J'ai mis l'article du Monde car il me semble beaucoup plus nuancé et conscient des réalités du terrain que les je-sais-tout-parce-que-j'habite-près-d'une-forêt qui prétendent poster ici...
En plein confinement, les chasseurs sont autorisés à sortir pour tirer le sanglier, le cerf ou le chevreuil. Cette dérogation, prise dès le 31 octobre par le ministère de la transition écologique, puis déclinée dans chaque département par des arrêtés préfectoraux, vise un impératif de régulation du grand gibier. Elle n’a pas tardé à déclencher l’ire des associations écologistes, témoignant, comme l’Aspas (Association pour la protection des animaux sauvages), du « sentiment d’injustice » de certains citoyens face à ce « passe-droit ». Mais elle a aussi fait des mécontents dans les rangs des chasseurs.

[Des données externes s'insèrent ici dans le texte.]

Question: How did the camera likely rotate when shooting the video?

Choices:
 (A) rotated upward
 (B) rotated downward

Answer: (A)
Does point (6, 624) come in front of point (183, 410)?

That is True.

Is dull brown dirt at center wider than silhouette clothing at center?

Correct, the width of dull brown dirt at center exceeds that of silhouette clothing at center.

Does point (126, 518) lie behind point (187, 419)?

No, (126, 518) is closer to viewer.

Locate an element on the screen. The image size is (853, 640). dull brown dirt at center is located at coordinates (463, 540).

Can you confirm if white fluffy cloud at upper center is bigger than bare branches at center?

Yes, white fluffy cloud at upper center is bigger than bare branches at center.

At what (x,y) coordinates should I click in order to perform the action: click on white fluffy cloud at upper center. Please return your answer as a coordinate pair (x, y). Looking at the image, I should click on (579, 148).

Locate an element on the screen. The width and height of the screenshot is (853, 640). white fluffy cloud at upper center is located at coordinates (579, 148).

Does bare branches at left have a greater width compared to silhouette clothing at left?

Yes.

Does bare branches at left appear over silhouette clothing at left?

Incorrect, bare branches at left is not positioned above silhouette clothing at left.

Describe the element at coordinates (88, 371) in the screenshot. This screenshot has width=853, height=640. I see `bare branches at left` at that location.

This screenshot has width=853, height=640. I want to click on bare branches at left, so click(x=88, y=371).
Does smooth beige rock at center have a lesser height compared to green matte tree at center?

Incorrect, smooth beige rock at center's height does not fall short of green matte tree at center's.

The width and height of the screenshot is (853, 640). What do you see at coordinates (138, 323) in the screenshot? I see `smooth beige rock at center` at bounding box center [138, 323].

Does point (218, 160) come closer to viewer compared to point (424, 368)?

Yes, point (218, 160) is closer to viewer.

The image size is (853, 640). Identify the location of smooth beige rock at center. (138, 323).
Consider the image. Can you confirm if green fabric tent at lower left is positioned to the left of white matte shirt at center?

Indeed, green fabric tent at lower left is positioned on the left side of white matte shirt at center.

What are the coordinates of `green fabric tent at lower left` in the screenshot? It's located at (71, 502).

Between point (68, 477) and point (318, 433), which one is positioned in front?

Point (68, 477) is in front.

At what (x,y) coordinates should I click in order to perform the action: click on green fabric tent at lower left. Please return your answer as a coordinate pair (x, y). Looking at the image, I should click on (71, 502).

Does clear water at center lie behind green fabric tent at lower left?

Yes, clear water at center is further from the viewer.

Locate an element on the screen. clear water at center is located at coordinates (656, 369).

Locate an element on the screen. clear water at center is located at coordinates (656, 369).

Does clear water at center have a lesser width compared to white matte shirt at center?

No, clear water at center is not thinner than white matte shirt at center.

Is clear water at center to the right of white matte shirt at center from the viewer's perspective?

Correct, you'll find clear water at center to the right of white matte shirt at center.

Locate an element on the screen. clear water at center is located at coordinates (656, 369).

La mesure divise les fédérations, entre les chasseurs de grand gibier et les autres. Car seuls les sangliers et les cervidés sont explicitement visés par la circulaire ministérielle, en plus des espèces dites « nuisibles » (renard, fouine, corbeau, etc.). Leur population a en effet explosé ces dernières décennies. Selon les tableaux de chasse, le nombre de sangliers tués a été multiplié par vingt entre 1974 et 2018, atteignant plus de 750 000 aujourd’hui, pour une population de 2,5 millions animaux. Dans le même temps, le nombre de cerfs et chevreuils tués a plus que décuplé.
Or, ces espèces, désormais abondantes, entrent en conflit avec les activités humaines, occasionnant surtout d’importants dégâts pour l’agriculture et l’exploitation forestière.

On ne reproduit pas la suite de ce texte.